と、言われて、彼女はコーヒーを置きます。


 当時の結婚は、少なくとも良家では家長の許可が絶対。なにしろ、持参金を出してもらわなくては無理ですから。つまりは家同士の結婚ですね。

 そして、結婚できない娘は基本的に修道院に行くくらいしかない。それも、お金がいるけど。

 でもって、結婚できないって、家の力がないってことにもなるので。

 肩身が狭いわけです。

 何より、本人が。

 家勢については大体、推察できるので(社交界では普通にバレる)、それでも結婚できないのなら、本人にヤバい性癖があるとか素行が悪いとか醜いとか評判が最悪だとか子が成せないのだろうとか、まあ、酷いこと言われるんでしょうね。

 結婚できないって、現代よりも遥かに不名誉なこと。

 ですので、リースヒェンは屈するわけです。

 やったね、父さんファーター


 しかし、そこで終わらないのが痛快なのですよ。


 娘を意に沿わせて機嫌よく父は婿を探しに出かけます。

 娘は素敵な旦那さまを夢見て気分よく歌います。

 そして、語り手は、そんな娘の本意を知っています。

「リースヒェンは密かに言いふらしました。即ち、こんな求婚者は家にれないということを。彼女の結婚契約書には、特別な一文がれられ、それを守れる者こそ彼女の夫となれる。それを受け入れない者は求婚する機会さえ与えられず、家にははいれない。その一文とは、『いつでも、欲しいと思ったときに妻にコーヒーを飲ませてくれること』」


 結局、娘の勝利ですね。


 曲は、こう締め括られます。

「猫がネズミ捕りをやめられないように、

 娘たちも、コーヒーがやめられない。

 お母さんも、おばあさんもそうだったのに、

 誰が娘にコーヒーをやめさせることができるものか」


 この最後の曲には、シュレンドリアン氏も加わっています。あれ、お父さん、屈服しちゃった?


 ただし、作詞家ピカンダーの手によるのは、リースヒェンがコーヒーよりも結婚相手を選んだところまで。その次の、リースヒェンの企みと結末の二曲の歌詞は、誰の手によるものか、不明だそうです。

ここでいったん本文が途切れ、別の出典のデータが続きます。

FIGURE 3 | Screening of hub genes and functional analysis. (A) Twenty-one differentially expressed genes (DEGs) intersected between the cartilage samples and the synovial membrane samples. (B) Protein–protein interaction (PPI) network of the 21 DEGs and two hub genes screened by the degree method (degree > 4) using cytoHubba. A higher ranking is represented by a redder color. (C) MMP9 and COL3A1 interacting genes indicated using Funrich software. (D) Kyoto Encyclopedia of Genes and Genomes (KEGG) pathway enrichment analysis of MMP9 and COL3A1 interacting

 愛妻家だったバッハが加えたのかもしれない、という説もあるそうで。うん、いいセンスしてますよね。このオチがあるからこそ、作品が輝いていると思います。


 と、まあ、そういう曲が、教会のオルガニストもしていたバッハの作品にあるというのは、とても面白いのです。


 教会で女性が歌うことを禁止されていた時代は、去勢歌手カストラートが高音域を担っていました。

 中国の宦官とは違って男性機能は残されていましたが、彼らからは生殖機能が失われています。

 当然、その全員が、ファリネッリやカッファレッリのように富と名声を得られたわけではありません。屈辱的な人生を強いられた者も多かったでしょう。

 女性を蔑視していながら、男性を虐げる。

 本当に、宗教って、扱いが難しい。


 でも、コーヒー・カンタータを聴くと、ちょっと、そういう不条理とか理不尽とかが和らぐ気がするのです。


 あの頃から、闘った人権活動家みたいな存在は、いたんだろうなと思えて。